How'd you move on after a painful BROKE-UP?

Philippines
April 13, 2007 1:21am CST
The moment of my first broke-up was the most painful. I cried bucket of tears and wondered how I'll gonna live my life without him. Its more painful because he left me for another girl. But as they said, time heal all wounds. Heartaches, little by little fade, just leavin a piece of memories of the past. I remember the first thing I did when we broke is go to the campus church (that's an afternoon break), I pleaded God that if he is meant for another person, just help me forget him. I cried for almost an hour. But still it doesn't ease all the pains. I busied my self with a new interest and hobby. I join the theater arts, I enrolled at the gym, I had my hair cut, I had a body peel and a diamond peel. I did everything. I spent my vacant time talking and sharing with friends. Slowly, the feeling eased up, until all the hatred and heartaches disappered How'd you overcome situations like these?
1 person likes this
6 responses
@samrat16 (2442)
• India
13 Apr 07
I had a very painful broke-up in 1997 and it was nearly hard for me to forget her. I had four years long affair with her and then it suddenly brokeup . Her mother didn't used to like me and then one day she just moved away from my life. Yes, I agree with you that time heals all wounds. I have a better partner now and I'm married to her. I cried for some 3 months continuosly as it was a major emotional loss for me. But I didn't left my college and continued my hobbies like cricket and snooker which diverted my mind from topic.
• Melbourne, Australia
25 Apr 07
I remeber it well.
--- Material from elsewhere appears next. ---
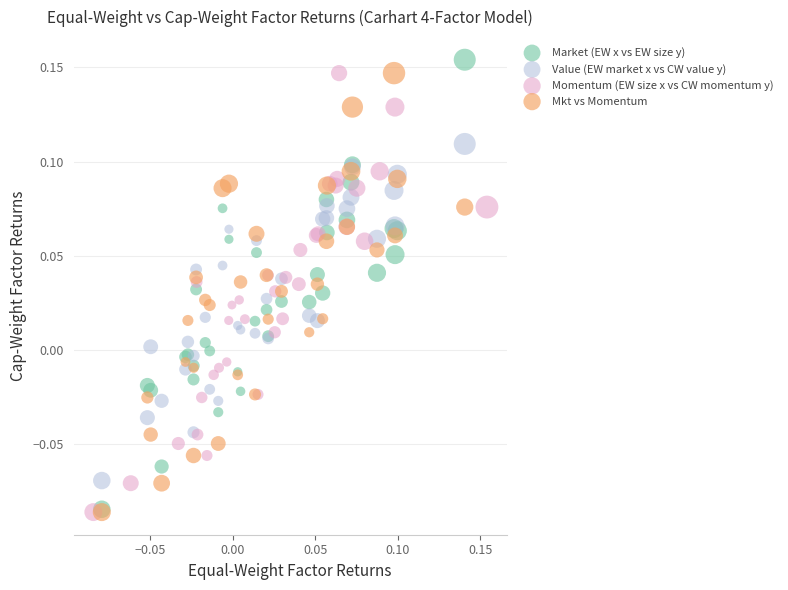

Which series contains the highest Y value?

Market (EW x vs EW size y)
He decided that he was not the father of our child when I told him he was going to be a dad. I have not seen him since. That was 14 years ago. It took me a long long time to get over the hurt, so long in fact my son was 2 when I met the man of my dreams & married him.
@amjada (379)
14 Apr 07
Let no one have a moment of broke- up, Yes it is most painful, sometimes you or someone Have to overcome it.
• Philippines
13 Apr 07
hi berryappleberry! I only had one exboyfriend and we had 7 long years so when he left me for another girl as well, i was in a turmoil and i find it hard to move on. It took me almost a year and a half before i was able to completely move on. Well, same thing, i talked to God in a form of a prayer and to myself as well that if we're meant to be we'll still find its way back (but it didn't happen though). There's no days and nights that im not crying, but i overeat, i talked to his mom (we're close, i treated her like my own mom, actually more than my biological mom)talked to my friends as well and i always visit the blessed sacrament, light candles in the altar and novena's. I went to manila to work and make my self busy, and i often find my self window shopping, visiting my relatives and friends. It's not that easy though, the night before going to bed, im still thinking about him, our memories together and everything we had in the relationship. Gradually, i was able to accept the fact that we're not meant to be. I went online, updated my friendster, joined itz-amatch.com, joined any finding partner online. I dated and entertain suitors and gradually i was able to completely move on.
• Hong Kong
13 Apr 07
Oh my recent break up was terrible, it took me around 8 months before I started to feel a little human again. We broke up (it was bad) and I didn't let myself cry. Like you said, I occupied myself with new hobbies (yoga), DVDs & movies (you don't think about anything when you're watching), books (try to concontrate), hanging out with my friends (but refrained myself from talking about the breakup/ him after a week). I would say the friends part help me alot in going through my breakup. They are really my best friends and I still can't thank them enough!
• Philippines
16 Apr 07
Its true that theres no instant healing. Any wound, either physical or emotional needs time to heal. Just as the same as the physical wound, we need remedies and need to be taken care off. You need some thing to divert your attention and need to take care in choosing another person to love. Little by little, you can get over with. Take not: Time heal all wounds.